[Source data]
________________________________________

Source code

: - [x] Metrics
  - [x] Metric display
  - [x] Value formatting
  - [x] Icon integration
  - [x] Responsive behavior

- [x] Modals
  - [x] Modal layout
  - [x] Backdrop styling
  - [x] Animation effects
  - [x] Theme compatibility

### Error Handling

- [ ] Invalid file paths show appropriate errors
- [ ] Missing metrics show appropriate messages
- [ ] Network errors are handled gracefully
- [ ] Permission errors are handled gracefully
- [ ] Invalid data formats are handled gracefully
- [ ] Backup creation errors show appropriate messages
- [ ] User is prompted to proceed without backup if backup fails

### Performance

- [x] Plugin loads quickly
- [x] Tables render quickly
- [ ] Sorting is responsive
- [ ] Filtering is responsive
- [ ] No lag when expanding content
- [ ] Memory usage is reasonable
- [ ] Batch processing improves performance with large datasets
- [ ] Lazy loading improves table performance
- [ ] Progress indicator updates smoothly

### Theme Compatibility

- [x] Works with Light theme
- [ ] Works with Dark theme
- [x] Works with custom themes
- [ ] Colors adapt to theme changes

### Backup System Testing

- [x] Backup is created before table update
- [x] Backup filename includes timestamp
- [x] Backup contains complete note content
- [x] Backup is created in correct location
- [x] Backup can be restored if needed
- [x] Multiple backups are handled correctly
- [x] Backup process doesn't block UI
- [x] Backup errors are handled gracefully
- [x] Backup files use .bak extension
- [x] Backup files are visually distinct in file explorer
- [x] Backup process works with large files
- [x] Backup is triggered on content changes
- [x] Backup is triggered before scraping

________________________________________

EXERCISE DESCRIPTION: Reproduce the lines above, swapping "handled gracefully" for "handled safely" wherever it occurs and leaving all other text unchanged.

ANSWER TO THE EXERCISE:
Source code

: - [x] Metrics
  - [x] Metric display
  - [x] Value formatting
  - [x] Icon integration
  - [x] Responsive behavior

- [x] Modals
  - [x] Modal layout
  - [x] Backdrop styling
  - [x] Animation effects
  - [x] Theme compatibility

### Error Handling

- [ ] Invalid file paths show appropriate errors
- [ ] Missing metrics show appropriate messages
- [ ] Network errors are handled safely
- [ ] Permission errors are handled safely
- [ ] Invalid data formats are handled safely
- [ ] Backup creation errors show appropriate messages
- [ ] User is prompted to proceed without backup if backup fails

### Performance

- [x] Plugin loads quickly
- [x] Tables render quickly
- [ ] Sorting is responsive
- [ ] Filtering is responsive
- [ ] No lag when expanding content
- [ ] Memory usage is reasonable
- [ ] Batch processing improves performance with large datasets
- [ ] Lazy loading improves table performance
- [ ] Progress indicator updates smoothly

### Theme Compatibility

- [x] Works with Light theme
- [ ] Works with Dark theme
- [x] Works with custom themes
- [ ] Colors adapt to theme changes

### Backup System Testing

- [x] Backup is created before table update
- [x] Backup filename includes timestamp
- [x] Backup contains complete note content
- [x] Backup is created in correct location
- [x] Backup can be restored if needed
- [x] Multiple backups are handled correctly
- [x] Backup process doesn't block UI
- [x] Backup errors are handled safely
- [x] Backup files use .bak extension
- [x] Backup files are visually distinct in file explorer
- [x] Backup process works with large files
- [x] Backup is triggered on content changes
- [x] Backup is triggered before scraping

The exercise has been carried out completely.